You fluctuate. At some times in your life a given thing has a more central place in your consciousness than at other times, then it fades and returns and fades again. So, perhaps you have a long-term interest in fishing, but then other things intervene and you spend years without wetting a hook — Hemingway in his early years with Hadley is a rough example — and then circumstances change and a new kind of fishing attracts you, or the previous kind again becomes important. Not only the expression in action but the relative importance emotionally may fluctuate along the years. Still it remains a permanent or seemingly permanent star in your sky.
You progress. You master one stage of life or one skill in life and the mastery allows you to tackle the next stage, and so on. You don’t forget how to tie your shoes. You don’t forget how to ride a bicycle, or add a column of figures, or any skill you have learned and built on. Your ability to perform the skill may be lost over time, perhaps, but the progress was made and is not reversed. One may still know after one can no longer do.
You grow. You build upon what you are, and the net result is an organic growth, as the growth from cells to embryo to newborn child to adolescent to grown-up to elder. This is not a fluctuating process nor one dependent upon your ability to learn. And the very breakdown of the body that happens unless the life is truncated suddenly is part of the growth process, though not commonly seen that way — for otherwise one would attain a stage and get stuck there (which, in the guise of “eternal life” is some people’s somewhat shortsighted daydream).
You discard. Life is more than the process of addition. Addition without subtraction is not wealth, but clutter. You prune as you grow — old ideas, values, friends, associations, habits. Discarding is as much a form of shaping your life as acquisition.
You lose ground. Progress in one area may amount to regress in a complementary or a contradictory area. An adolescent loses the spontaneous charm and coordination of the child, and has little of value to replace it with until the process is completed and the child has been replaced by the adult. But, more than that, high ideals at one stage of life may prove too expensive at another stage, and be lost however regretfully. Or the nectar of life that is sipped at youth may fade into the common light of day — a la Wordsworth. These things may or may not be avoidable, but certainly they are not necessarily progress.
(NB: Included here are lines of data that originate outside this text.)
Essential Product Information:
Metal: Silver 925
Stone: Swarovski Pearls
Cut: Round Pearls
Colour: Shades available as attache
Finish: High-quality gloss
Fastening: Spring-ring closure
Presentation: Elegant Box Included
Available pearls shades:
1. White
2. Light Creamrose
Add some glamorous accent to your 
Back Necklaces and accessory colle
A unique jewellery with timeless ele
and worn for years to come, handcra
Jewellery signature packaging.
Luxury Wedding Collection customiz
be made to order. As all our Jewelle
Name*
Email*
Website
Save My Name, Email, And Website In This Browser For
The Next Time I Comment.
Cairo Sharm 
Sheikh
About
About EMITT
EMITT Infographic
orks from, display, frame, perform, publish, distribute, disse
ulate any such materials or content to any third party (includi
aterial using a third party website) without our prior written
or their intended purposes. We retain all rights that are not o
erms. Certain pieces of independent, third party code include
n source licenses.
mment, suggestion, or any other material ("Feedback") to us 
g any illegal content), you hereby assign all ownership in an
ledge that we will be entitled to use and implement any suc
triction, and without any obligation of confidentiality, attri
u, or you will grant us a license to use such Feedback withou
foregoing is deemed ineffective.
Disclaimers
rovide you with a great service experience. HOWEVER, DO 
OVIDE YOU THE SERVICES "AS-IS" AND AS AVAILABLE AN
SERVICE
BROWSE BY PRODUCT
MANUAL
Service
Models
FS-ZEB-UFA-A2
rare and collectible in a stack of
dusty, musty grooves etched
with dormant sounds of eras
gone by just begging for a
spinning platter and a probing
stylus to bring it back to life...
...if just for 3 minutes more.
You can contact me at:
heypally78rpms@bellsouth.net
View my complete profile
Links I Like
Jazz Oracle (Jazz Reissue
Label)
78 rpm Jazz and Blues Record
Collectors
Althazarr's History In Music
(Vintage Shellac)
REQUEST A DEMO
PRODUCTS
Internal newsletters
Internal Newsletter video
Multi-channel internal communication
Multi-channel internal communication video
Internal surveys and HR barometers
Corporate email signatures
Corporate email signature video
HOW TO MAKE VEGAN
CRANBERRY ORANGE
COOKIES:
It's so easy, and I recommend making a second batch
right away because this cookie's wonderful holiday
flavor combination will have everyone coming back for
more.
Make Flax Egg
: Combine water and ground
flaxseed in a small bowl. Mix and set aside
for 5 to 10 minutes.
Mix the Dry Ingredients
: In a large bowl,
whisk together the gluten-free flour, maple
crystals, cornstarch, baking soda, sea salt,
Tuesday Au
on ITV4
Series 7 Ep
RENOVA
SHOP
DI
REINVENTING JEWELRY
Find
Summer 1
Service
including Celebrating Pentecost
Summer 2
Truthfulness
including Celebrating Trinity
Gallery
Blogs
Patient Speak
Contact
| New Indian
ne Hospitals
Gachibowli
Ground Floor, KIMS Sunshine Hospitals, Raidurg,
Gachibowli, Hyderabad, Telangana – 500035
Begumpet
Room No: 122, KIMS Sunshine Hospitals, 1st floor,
You incorporate. Something comes your way and you say “this is for me!” How long, Frank, did you read Thoreau before adopting him body and soul, so to speak? One chapter in Walden? Less? This influence came to you and captured you, and you captured it, and you were permanently changed. John F. Kennedy, the same, and a decade earlier. Lincoln a few years before that. You see? Not skills, not growth; sudden incorporation.
You express various aspects of yourself, of the person-group that you are.
Let’s stop here. It’s 6 AM and that last one sounds like a major topic in itself.